# Task 1:
In the Rust-Oleum Epoxy Shield thread, rewrite the passage between "## rosespainting (Mar" and "(Oct 7, 2012)", inclusive, replacing "second coat" with "fresh coat".
# Task 2:
Give the username of each person who posts in the Rust-Oleum Epoxy Shield thread.

# Quoted passage:
# Rust-Oleum Epoxy Shield



## imabuki (Oct 10, 2018)

Hello,

I used Epoxy Shield 4 years ago in my garage and I am still happy with the results. My father-in-law asked if I could replicate it for his garage and I told him it shouldn't be an issue as long as we can clean and sand the floor properly. My garage was fairly new and his is 40 years old. So, there was old paint...not epoxy or any sealant but paint that needed to come up and a couple of old oil stains that came up. I was happy with the prep work we put into it. Now that it is all done I am disappointed because you can see where the stains used to be as well as some of the old paint. They wanted to use a tan finish so it isn't dark. 

In retrospect I wish I had quickly put another coat on before it dried to hopefully properly cover the stains. I know I cannot just put another coat of the epoxy over this but I wonder if I have to do a full scale removal of the old epoxy or if I can just sand it and etch it. I am not sure my options at this point. They are fine with it but it bugs me because I want it to look great. Any thoughts would be appreciated. Thanks in advance!


----------



## rosespainting (Mar 16, 2014)

I had a recent conversation with a rep from rustoleum about their specialty rock solid metallic finish epoxy. they recommend screening the floor then going over with a second coat, if a second coat is needed. I have applied the regular 2 part epoxy over itself in the past with only screening / scuffing the floor and cleaning, no etching or acid. have not had an issue yet. 

We do use a 2 part epoxy primer in most situations. Basically any time we are not going over the same product. Having used the epoxy primer would have prevented any of your issues. But being that it is already coated, I would screen it, clean it, and re-coat.


----------



## Epoxy Pro (Oct 7, 2012)

This stuff isn't that good. Any big box store stuff is more home owner products. I use either Simiron or Corotech or Rhino Liner epoxy. Commercial lines. From my experience a residential type of epoxy will not last, commercial epoxy on a garage floor will last much longer, be way more durable and look better for longer.


----------



## illusionsgame (Aug 1, 2010)

*Still there?*



Epoxy Pro said:


> This stuff isn't that good. Any big box store stuff is more home owner products. I use either Simiron or Corotech or Rhino Liner epoxy. Commercial lines. From my experience a residential type of epoxy will not last, commercial epoxy on a garage floor will last much longer, be way more durable and look better for longer.



What can you say about Ben M. GarageGuard? Sort of home-owner/contractor at the same time isn't it? Considering in my own home.


----------

# Data below:
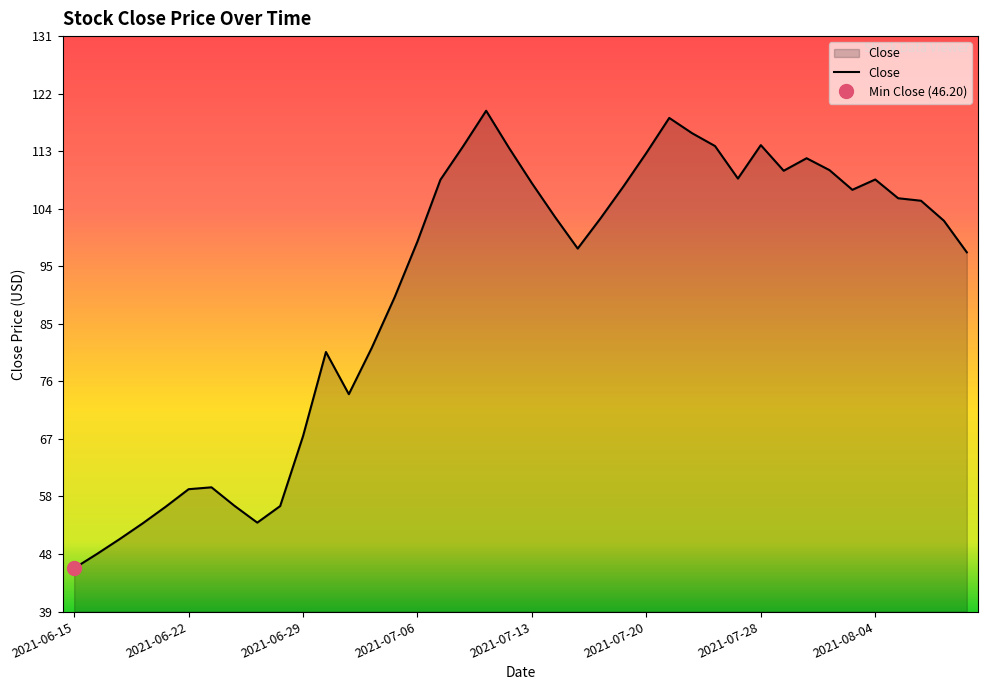

What is the average value?

91.0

# Worked solution 1:
## rosespainting (Mar 16, 2014)

I had a recent conversation with a rep from rustoleum about their specialty rock solid metallic finish epoxy. they recommend screening the floor then going over with a fresh coat, if a fresh coat is needed. I have applied the regular 2 part epoxy over itself in the past with only screening / scuffing the floor and cleaning, no etching or acid. have not had an issue yet. 

We do use a 2 part epoxy primer in most situations. Basically any time we are not going over the same product. Having used the epoxy primer would have prevented any of your issues. But being that it is already coated, I would screen it, clean it, and re-coat.


----------



## Epoxy Pro (Oct 7, 2012)

# Worked solution 2:
imabuki
rosespainting
Epoxy Pro
illusionsgame